The root cause of these attacks is that a PoW network is only as secure as the computing capacity placed behind it. Restarting a new testnet from zero wouldn’t solve anything, since the attacker can mount the same attack over and over again. The Parity team decided to go with an emergency solution of rolling back a significant number of blocks, and enacting a soft-fork rule that disallows gas limits above a certain threshold.
While this solution may work in the short term:
- It’s not elegant: Ethereum supposed to have dynamic block limits
- It’s not portable: other clients need to implement new fork logic themselves
- It’s not compatible with sync modes: fast and light clients are both out of luck
- It’s just prolonging the attacks: junk can still be steadily pushed in ad infinitum
Parity’s solution although not perfect, is nonetheless workable. I’d like to propose a longer term alternative solution, which is more involved, yet should be simple enough to allow rolling out in a reasonable amount of time.
Standardized proof-of-authority
As reasoned above, proof-of-work cannot work securely in a network with no value.

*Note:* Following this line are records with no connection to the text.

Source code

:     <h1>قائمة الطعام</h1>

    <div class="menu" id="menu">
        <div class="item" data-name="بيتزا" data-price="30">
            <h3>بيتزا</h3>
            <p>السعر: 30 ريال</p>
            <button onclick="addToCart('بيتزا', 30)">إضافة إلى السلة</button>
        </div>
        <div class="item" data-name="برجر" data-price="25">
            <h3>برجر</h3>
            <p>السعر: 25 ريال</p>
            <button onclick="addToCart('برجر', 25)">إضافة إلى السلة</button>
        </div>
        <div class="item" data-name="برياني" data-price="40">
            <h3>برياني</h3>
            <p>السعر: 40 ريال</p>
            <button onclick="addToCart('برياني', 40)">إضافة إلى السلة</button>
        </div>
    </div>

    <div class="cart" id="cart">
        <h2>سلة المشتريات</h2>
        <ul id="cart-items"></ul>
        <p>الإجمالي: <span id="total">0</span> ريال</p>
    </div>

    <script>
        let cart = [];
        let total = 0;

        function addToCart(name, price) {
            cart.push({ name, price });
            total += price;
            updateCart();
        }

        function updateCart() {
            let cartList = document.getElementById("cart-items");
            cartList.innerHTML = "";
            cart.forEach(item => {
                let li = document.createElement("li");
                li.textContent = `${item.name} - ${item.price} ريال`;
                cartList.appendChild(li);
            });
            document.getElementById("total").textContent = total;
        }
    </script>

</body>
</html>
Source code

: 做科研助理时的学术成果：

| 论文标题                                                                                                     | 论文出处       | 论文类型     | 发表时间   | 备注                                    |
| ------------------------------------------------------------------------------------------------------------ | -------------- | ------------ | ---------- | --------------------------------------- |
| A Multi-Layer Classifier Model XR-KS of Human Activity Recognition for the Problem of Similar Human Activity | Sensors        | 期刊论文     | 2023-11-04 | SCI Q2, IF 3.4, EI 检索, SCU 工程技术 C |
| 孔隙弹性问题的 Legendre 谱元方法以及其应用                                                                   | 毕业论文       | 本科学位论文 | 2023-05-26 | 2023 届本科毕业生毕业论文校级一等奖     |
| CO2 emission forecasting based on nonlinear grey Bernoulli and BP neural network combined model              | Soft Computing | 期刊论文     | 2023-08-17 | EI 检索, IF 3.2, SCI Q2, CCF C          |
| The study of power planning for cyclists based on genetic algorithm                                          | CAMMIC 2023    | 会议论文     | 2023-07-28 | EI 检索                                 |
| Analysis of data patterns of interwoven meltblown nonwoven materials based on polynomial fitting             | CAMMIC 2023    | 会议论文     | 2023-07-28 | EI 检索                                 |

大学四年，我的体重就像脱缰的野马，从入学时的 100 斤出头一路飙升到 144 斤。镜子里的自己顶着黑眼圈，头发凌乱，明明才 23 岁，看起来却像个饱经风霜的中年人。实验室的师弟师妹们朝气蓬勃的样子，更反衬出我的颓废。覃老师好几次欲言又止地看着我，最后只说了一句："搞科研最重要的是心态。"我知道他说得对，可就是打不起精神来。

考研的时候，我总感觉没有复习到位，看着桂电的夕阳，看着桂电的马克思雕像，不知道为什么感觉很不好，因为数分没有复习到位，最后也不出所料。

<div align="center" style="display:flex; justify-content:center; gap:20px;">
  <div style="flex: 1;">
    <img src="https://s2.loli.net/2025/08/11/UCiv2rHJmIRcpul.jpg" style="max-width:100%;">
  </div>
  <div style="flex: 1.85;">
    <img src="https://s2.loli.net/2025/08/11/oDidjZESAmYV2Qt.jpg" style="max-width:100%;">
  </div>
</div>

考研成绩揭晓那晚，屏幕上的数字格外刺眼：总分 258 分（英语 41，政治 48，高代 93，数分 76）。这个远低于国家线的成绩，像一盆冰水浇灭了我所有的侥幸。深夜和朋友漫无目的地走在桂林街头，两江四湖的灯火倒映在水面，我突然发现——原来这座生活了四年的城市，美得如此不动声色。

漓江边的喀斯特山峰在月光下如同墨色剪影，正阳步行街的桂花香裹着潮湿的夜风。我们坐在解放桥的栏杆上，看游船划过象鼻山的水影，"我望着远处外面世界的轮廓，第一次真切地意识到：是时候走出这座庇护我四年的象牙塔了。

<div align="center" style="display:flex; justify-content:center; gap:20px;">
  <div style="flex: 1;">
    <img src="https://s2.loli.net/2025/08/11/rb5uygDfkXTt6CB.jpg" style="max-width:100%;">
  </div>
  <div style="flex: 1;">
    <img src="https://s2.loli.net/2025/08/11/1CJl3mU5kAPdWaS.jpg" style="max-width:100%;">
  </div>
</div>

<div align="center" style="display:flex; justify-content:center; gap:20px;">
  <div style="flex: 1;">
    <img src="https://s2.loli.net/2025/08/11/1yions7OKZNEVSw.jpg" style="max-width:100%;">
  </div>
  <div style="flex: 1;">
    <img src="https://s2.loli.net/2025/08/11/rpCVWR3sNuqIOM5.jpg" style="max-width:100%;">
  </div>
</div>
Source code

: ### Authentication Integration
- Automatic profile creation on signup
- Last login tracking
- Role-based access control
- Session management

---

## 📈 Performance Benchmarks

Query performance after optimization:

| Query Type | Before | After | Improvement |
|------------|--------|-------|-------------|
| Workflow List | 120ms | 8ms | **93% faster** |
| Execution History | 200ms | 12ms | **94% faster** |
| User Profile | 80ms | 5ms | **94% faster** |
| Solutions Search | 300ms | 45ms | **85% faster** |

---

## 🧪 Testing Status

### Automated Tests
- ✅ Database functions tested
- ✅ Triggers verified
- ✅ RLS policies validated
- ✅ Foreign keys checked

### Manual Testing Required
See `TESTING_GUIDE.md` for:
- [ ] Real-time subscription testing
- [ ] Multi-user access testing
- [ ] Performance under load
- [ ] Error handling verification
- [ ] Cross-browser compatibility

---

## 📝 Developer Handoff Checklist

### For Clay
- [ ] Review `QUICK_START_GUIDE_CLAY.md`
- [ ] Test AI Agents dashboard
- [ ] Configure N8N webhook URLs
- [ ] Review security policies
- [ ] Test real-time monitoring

Ethereum has its long term goal of proof-of-stake based on Casper, but that is heavy research so we cannot rely on that any time soon to fix today’s problems. One solution however is easy enough to implement, yet effective enough to fix the testnet properly, namely a proof-of-authority scheme.
Note, Parity does have an implementation of PoA, though it seems more complex than needed and without much documentation on the protocol, it’s hard to see how it could play along with other clients. I welcome feedback from them on this proposal from their experience.
The main design goals of the PoA protocol described here is that it should be very simple to implement and embed into any existing Ethereum client, while at the same time allow using existing sync technologies (fast, light, warp) without needing client developers to add custom logic to critical software.